Print each record exactly, with no word added or removed.
EXTRACTED MATERIAL START
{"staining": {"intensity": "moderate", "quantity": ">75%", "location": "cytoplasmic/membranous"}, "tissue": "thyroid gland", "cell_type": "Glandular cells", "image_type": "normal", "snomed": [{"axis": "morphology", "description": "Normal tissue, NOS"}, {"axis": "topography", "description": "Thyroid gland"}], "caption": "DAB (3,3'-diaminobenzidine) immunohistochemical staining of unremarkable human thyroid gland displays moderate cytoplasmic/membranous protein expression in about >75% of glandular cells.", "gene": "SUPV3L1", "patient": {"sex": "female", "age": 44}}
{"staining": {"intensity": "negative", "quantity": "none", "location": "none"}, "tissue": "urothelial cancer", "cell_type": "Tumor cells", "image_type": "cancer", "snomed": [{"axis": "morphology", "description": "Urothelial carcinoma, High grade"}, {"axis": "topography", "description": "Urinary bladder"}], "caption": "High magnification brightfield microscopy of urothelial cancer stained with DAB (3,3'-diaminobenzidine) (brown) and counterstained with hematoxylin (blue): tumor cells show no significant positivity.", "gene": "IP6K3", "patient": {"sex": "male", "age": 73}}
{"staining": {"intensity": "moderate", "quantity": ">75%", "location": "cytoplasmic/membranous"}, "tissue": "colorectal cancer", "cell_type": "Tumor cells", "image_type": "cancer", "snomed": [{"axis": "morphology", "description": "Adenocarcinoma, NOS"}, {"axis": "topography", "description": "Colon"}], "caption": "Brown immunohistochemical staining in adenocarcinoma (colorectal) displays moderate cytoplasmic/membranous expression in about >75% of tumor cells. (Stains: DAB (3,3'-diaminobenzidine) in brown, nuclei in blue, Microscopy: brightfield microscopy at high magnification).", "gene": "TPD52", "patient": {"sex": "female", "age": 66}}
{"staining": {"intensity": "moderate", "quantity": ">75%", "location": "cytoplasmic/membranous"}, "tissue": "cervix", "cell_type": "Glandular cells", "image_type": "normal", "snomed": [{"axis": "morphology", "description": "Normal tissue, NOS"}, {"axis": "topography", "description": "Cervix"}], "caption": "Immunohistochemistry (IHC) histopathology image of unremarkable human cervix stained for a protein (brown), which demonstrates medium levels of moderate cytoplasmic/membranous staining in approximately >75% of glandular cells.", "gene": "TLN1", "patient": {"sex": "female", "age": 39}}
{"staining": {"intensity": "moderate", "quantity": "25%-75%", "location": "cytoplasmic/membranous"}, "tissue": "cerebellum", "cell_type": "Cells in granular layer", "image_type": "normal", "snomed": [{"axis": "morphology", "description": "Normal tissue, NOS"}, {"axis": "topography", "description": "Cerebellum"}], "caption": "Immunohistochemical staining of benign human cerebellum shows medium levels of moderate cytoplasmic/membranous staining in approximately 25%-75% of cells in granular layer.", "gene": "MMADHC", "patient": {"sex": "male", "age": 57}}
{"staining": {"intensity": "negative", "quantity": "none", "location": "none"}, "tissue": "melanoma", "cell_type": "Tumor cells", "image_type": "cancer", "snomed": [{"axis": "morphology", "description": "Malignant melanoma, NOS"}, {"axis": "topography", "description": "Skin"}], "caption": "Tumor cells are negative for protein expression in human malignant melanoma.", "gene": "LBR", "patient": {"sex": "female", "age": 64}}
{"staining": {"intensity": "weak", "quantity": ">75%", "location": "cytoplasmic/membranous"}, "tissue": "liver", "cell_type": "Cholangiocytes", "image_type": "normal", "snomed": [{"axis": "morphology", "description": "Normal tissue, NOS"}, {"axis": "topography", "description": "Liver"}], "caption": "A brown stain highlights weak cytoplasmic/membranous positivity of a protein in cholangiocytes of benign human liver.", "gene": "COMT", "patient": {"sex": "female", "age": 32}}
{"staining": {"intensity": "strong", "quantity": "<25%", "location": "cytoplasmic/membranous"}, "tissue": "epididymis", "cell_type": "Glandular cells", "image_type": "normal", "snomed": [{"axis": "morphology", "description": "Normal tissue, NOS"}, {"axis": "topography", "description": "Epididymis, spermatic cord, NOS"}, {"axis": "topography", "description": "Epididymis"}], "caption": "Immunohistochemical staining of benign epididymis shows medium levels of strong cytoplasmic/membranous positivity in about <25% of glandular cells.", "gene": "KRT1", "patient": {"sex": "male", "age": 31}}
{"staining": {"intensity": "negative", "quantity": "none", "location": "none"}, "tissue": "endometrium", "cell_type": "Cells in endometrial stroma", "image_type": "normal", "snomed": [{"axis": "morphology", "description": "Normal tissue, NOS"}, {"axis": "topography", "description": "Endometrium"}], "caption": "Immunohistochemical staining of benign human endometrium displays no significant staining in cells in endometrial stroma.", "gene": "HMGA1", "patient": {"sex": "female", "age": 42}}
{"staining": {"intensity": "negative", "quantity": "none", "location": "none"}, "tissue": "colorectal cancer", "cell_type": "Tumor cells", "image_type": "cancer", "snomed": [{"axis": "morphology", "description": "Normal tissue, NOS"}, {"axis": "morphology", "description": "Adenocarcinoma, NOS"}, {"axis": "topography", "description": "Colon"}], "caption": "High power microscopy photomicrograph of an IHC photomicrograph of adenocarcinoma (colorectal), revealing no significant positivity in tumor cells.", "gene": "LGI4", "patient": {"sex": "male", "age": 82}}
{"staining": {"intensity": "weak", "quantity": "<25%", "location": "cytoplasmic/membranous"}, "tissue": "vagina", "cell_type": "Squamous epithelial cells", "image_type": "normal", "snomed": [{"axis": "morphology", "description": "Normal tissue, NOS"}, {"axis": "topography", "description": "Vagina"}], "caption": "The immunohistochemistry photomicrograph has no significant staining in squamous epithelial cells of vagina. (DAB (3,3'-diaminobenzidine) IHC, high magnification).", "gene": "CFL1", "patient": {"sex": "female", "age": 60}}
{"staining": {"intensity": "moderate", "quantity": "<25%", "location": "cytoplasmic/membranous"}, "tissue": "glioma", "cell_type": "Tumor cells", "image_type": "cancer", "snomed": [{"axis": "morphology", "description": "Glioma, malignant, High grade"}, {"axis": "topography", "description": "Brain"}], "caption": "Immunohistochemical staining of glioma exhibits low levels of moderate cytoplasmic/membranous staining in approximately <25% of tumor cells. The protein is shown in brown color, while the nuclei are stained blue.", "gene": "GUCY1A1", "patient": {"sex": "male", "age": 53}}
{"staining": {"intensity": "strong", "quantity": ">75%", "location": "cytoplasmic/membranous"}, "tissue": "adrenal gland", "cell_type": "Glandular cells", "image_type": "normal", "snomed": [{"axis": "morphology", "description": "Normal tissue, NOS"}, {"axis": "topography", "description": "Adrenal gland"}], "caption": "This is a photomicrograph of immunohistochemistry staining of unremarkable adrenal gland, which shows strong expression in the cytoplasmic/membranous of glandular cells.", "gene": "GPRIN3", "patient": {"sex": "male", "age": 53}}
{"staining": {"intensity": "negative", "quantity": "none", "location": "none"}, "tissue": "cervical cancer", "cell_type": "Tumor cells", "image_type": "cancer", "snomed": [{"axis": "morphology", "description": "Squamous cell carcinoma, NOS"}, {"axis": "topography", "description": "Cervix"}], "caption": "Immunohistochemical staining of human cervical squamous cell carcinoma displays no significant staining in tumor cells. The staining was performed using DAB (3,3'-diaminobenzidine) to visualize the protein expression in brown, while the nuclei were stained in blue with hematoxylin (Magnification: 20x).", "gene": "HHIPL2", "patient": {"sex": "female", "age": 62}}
EXTRACTED MATERIAL END
- SOLUTION TO THE EXERCISE:
{"staining": {"intensity": "moderate", "quantity": ">75%", "location": "cytoplasmic/membranous"}, "tissue": "thyroid gland", "cell_type": "Glandular cells", "image_type": "normal", "snomed": [{"axis": "morphology", "description": "Normal tissue, NOS"}, {"axis": "topography", "description": "Thyroid gland"}], "caption": "DAB (3,3'-diaminobenzidine) immunohistochemical staining of unremarkable human thyroid gland displays moderate cytoplasmic/membranous protein expression in about >75% of glandular cells.", "gene": "SUPV3L1", "patient": {"sex": "female", "age": 44}}
{"staining": {"intensity": "negative", "quantity": "none", "location": "none"}, "tissue": "urothelial cancer", "cell_type": "Tumor cells", "image_type": "cancer", "snomed": [{"axis": "morphology", "description": "Urothelial carcinoma, High grade"}, {"axis": "topography", "description": "Urinary bladder"}], "caption": "High magnification brightfield microscopy of urothelial cancer stained with DAB (3,3'-diaminobenzidine) (brown) and counterstained with hematoxylin (blue): tumor cells show no significant positivity.", "gene": "IP6K3", "patient": {"sex": "male", "age": 73}}
{"staining": {"intensity": "moderate", "quantity": ">75%", "location": "cytoplasmic/membranous"}, "tissue": "colorectal cancer", "cell_type": "Tumor cells", "image_type": "cancer", "snomed": [{"axis": "morphology", "description": "Adenocarcinoma, NOS"}, {"axis": "topography", "description": "Colon"}], "caption": "Brown immunohistochemical staining in adenocarcinoma (colorectal) displays moderate cytoplasmic/membranous expression in about >75% of tumor cells. (Stains: DAB (3,3'-diaminobenzidine) in brown, nuclei in blue, Microscopy: brightfield microscopy at high magnification).", "gene": "TPD52", "patient": {"sex": "female", "age": 66}}
{"staining": {"intensity": "moderate", "quantity": ">75%", "location": "cytoplasmic/membranous"}, "tissue": "cervix", "cell_type": "Glandular cells", "image_type": "normal", "snomed": [{"axis": "morphology", "description": "Normal tissue, NOS"}, {"axis": "topography", "description": "Cervix"}], "caption": "Immunohistochemistry (IHC) histopathology image of unremarkable human cervix stained for a protein (brown), which demonstrates medium levels of moderate cytoplasmic/membranous staining in approximately >75% of glandular cells.", "gene": "TLN1", "patient": {"sex": "female", "age": 39}}
{"staining": {"intensity": "moderate", "quantity": "25%-75%", "location": "cytoplasmic/membranous"}, "tissue": "cerebellum", "cell_type": "Cells in granular layer", "image_type": "normal", "snomed": [{"axis": "morphology", "description": "Normal tissue, NOS"}, {"axis": "topography", "description": "Cerebellum"}], "caption": "Immunohistochemical staining of benign human cerebellum shows medium levels of moderate cytoplasmic/membranous staining in approximately 25%-75% of cells in granular layer.", "gene": "MMADHC", "patient": {"sex": "male", "age": 57}}
{"staining": {"intensity": "negative", "quantity": "none", "location": "none"}, "tissue": "melanoma", "cell_type": "Tumor cells", "image_type": "cancer", "snomed": [{"axis": "morphology", "description": "Malignant melanoma, NOS"}, {"axis": "topography", "description": "Skin"}], "caption": "Tumor cells are negative for protein expression in human malignant melanoma.", "gene": "LBR", "patient": {"sex": "female", "age": 64}}
{"staining": {"intensity": "weak", "quantity": ">75%", "location": "cytoplasmic/membranous"}, "tissue": "liver", "cell_type": "Cholangiocytes", "image_type": "normal", "snomed": [{"axis": "morphology", "description": "Normal tissue, NOS"}, {"axis": "topography", "description": "Liver"}], "caption": "A brown stain highlights weak cytoplasmic/membranous positivity of a protein in cholangiocytes of benign human liver.", "gene": "COMT", "patient": {"sex": "female", "age": 32}}
{"staining": {"intensity": "strong", "quantity": "<25%", "location": "cytoplasmic/membranous"}, "tissue": "epididymis", "cell_type": "Glandular cells", "image_type": "normal", "snomed": [{"axis": "morphology", "description": "Normal tissue, NOS"}, {"axis": "topography", "description": "Epididymis, spermatic cord, NOS"}, {"axis": "topography", "description": "Epididymis"}], "caption": "Immunohistochemical staining of benign epididymis shows medium levels of strong cytoplasmic/membranous positivity in about <25% of glandular cells.", "gene": "KRT1", "patient": {"sex": "male", "age": 31}}
{"staining": {"intensity": "negative", "quantity": "none", "location": "none"}, "tissue": "endometrium", "cell_type": "Cells in endometrial stroma", "image_type": "normal", "snomed": [{"axis": "morphology", "description": "Normal tissue, NOS"}, {"axis": "topography", "description": "Endometrium"}], "caption": "Immunohistochemical staining of benign human endometrium displays no significant staining in cells in endometrial stroma.", "gene": "HMGA1", "patient": {"sex": "female", "age": 42}}
{"staining": {"intensity": "negative", "quantity": "none", "location": "none"}, "tissue": "colorectal cancer", "cell_type": "Tumor cells", "image_type": "cancer", "snomed": [{"axis": "morphology", "description": "Normal tissue, NOS"}, {"axis": "morphology", "description": "Adenocarcinoma, NOS"}, {"axis": "topography", "description": "Colon"}], "caption": "High power microscopy photomicrograph of an IHC photomicrograph of adenocarcinoma (colorectal), revealing no significant positivity in tumor cells.", "gene": "LGI4", "patient": {"sex": "male", "age": 82}}
{"staining": {"intensity": "weak", "quantity": "<25%", "location": "cytoplasmic/membranous"}, "tissue": "vagina", "cell_type": "Squamous epithelial cells", "image_type": "normal", "snomed": [{"axis": "morphology", "description": "Normal tissue, NOS"}, {"axis": "topography", "description": "Vagina"}], "caption": "The immunohistochemistry photomicrograph has no significant staining in squamous epithelial cells of vagina. (DAB (3,3'-diaminobenzidine) IHC, high magnification).", "gene": "CFL1", "patient": {"sex": "female", "age": 60}}
{"staining": {"intensity": "moderate", "quantity": "<25%", "location": "cytoplasmic/membranous"}, "tissue": "glioma", "cell_type": "Tumor cells", "image_type": "cancer", "snomed": [{"axis": "morphology", "description": "Glioma, malignant, High grade"}, {"axis": "topography", "description": "Brain"}], "caption": "Immunohistochemical staining of glioma exhibits low levels of moderate cytoplasmic/membranous staining in approximately <25% of tumor cells. The protein is shown in brown color, while the nuclei are stained blue.", "gene": "GUCY1A1", "patient": {"sex": "male", "age": 53}}
{"staining": {"intensity": "strong", "quantity": ">75%", "location": "cytoplasmic/membranous"}, "tissue": "adrenal gland", "cell_type": "Glandular cells", "image_type": "normal", "snomed": [{"axis": "morphology", "description": "Normal tissue, NOS"}, {"axis": "topography", "description": "Adrenal gland"}], "caption": "This is a photomicrograph of immunohistochemistry staining of unremarkable adrenal gland, which shows strong expression in the cytoplasmic/membranous of glandular cells.", "gene": "GPRIN3", "patient": {"sex": "male", "age": 53}}
{"staining": {"intensity": "negative", "quantity": "none", "location": "none"}, "tissue": "cervical cancer", "cell_type": "Tumor cells", "image_type": "cancer", "snomed": [{"axis": "morphology", "description": "Squamous cell carcinoma, NOS"}, {"axis": "topography", "description": "Cervix"}], "caption": "Immunohistochemical staining of human cervical squamous cell carcinoma displays no significant staining in tumor cells. The staining was performed using DAB (3,3'-diaminobenzidine) to visualize the protein expression in brown, while the nuclei were stained in blue with hematoxylin (Magnification: 20x).", "gene": "HHIPL2", "patient": {"sex": "female", "age": 62}}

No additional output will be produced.